Sixteen days is a very short time to fully appreciate the legendary beauty of the South Island but that was all we could squeeze out of our budget so it will have to do. Every day we were mindful that we may never get here again and we tried to burn the breathtaking images into our memories. As we stumbled exhausted into Christchurch for our last day we were in full-on, end-of-vacation mode, which is to power through and promise ourselves a long sleep when we get home.
Christchurch is an odd place to end after so much natural beauty. The city was hit with a devastating earthquake in 2011 and they’re still trying to recover and rebuild. One hundred eighty-five people died in the quake, memorialized in a temporary art installation of white chairs. I found the variety evocative, from office chairs, to dining, lounge, beanbags, garden, bar stools, even a baby carrier. You’re invited to sit in any chair that beckons you. We stayed for a while, meditating on the lives lost and the capriciousness of nature.
The damage is still very much in evidence, especially at the Anglican Cathedral, which is fenced off and shored up for safely, reminding us of the Kaiser Wilhelm Gedächtniskirche in Berlin, left unrebuilt as a reminder of the pointlessness of war. I don’t know what the parish plans to do with this building, but in the meantime it’s a powerful demonstration of what happens to our feeble attempts at posterity when the ground beneath us shifts.
To accommodate the religious communities they’ve built a temporary “Cardboard Cathedral,” the soaring roof supported by giant paper towel tubes resting on shipping containers.
Much of the Central Business District was destroyed or endangered, sending a lot of the population to seek homes elsewhere and threatening the livelihood of many who stayed. The business leaders wisely came up with an ambitious plan to reopen within sixty days by clearing the rubble and importing and outfitting shipping containers to create temporary storefronts, cafes and other businesses to serve shoppers, tourists and downtown workers. As each area is rebuilt the containers are removed, but you can see there are still quite a few remaining, and they’ve become an attraction in themselves. Smart move!

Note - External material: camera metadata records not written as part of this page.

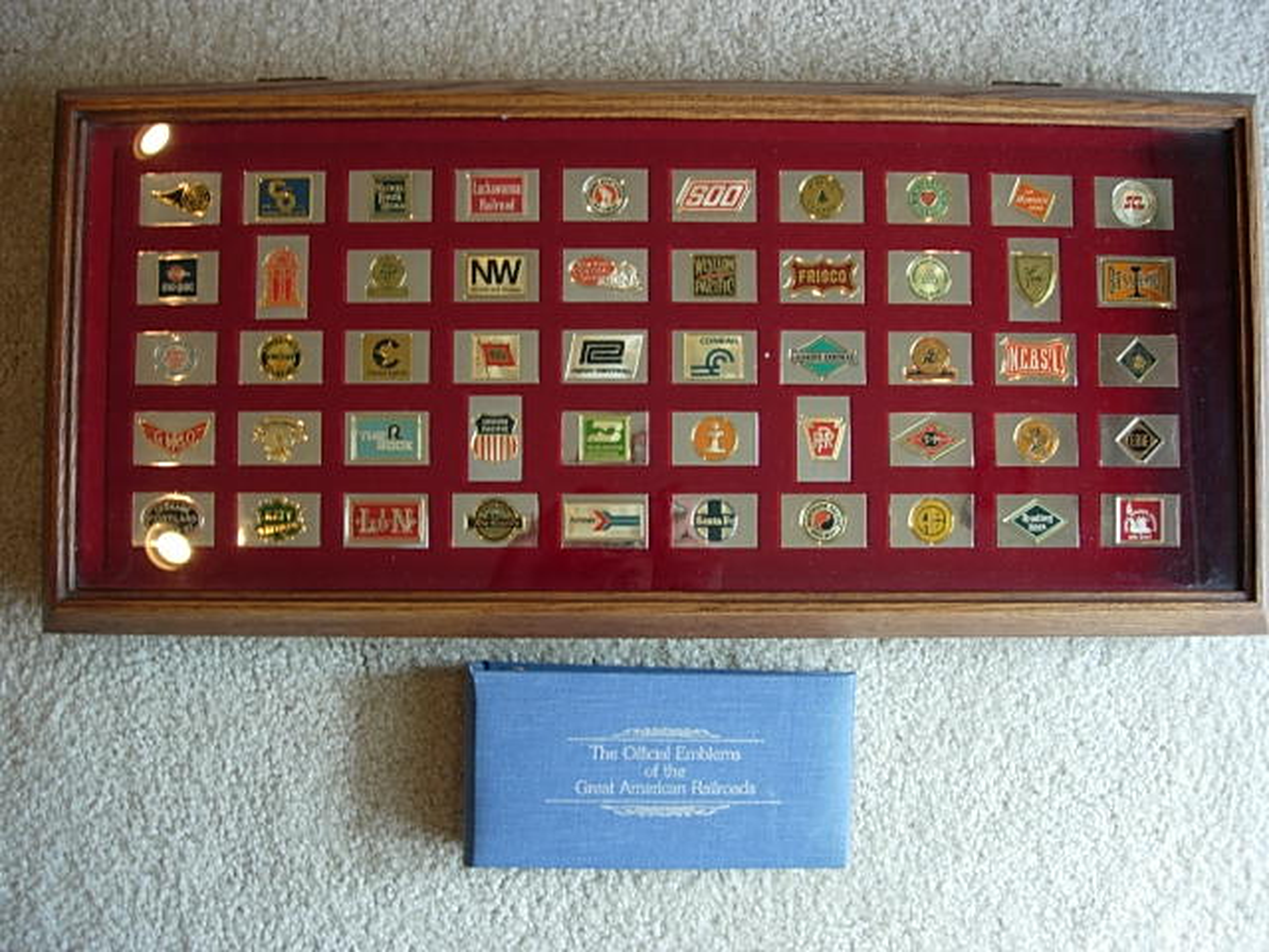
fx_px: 1393
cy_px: 476
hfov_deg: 49.0
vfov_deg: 37.7
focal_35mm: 38
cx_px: 634
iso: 64
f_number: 2.8
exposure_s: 1/19
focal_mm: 7.8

Between seeing the cyclone destruction in Fiji and the earthquake damage here in New Zealand, we’ve come to appreciate the efforts of relief organizations of all kinds, from foreign governments to NGOs to volunteers. We especially admire the design and construction of temporary buildings that get people back to some kind of normal as quickly as possible. By contrast, we’re watching Treme, a short-lived HBO drama about the aftermath and slow recovery of New Orleans after Katrina and we’re saddened at how little was done for so long, how much people suffered just trying to live in a place they call home that was rendered unrecognizable and uninhabitable, in America, one of the richest countries on earth. The trauma and ongoing stress of losing everything is unimaginable for most of us and my heart goes out to those who suffer the loss and those who pitch in to help.
Eventually the cold got to us and we took refuge at the International Antarctic Center, which turned out to be a ridiculously overpriced waste of time, with barely a mention of the great Antarctic explorers and science displays rooted in the 1950s. The only saving graces were a short film of aerial shots of the continent and a penguin habitat similar to what we saw in the North Island last year. We could only justify the entrance fee by consoling ourselves that at least they are rescuing and caring for injured penguins.
We took the free Penguin Bus back to town and hit a Falafel stand for takeout. Our flight is the dreaded 6am, which means a pickup at the hotel at 3:15am. We’re definitely looking forward to a long sleep back home.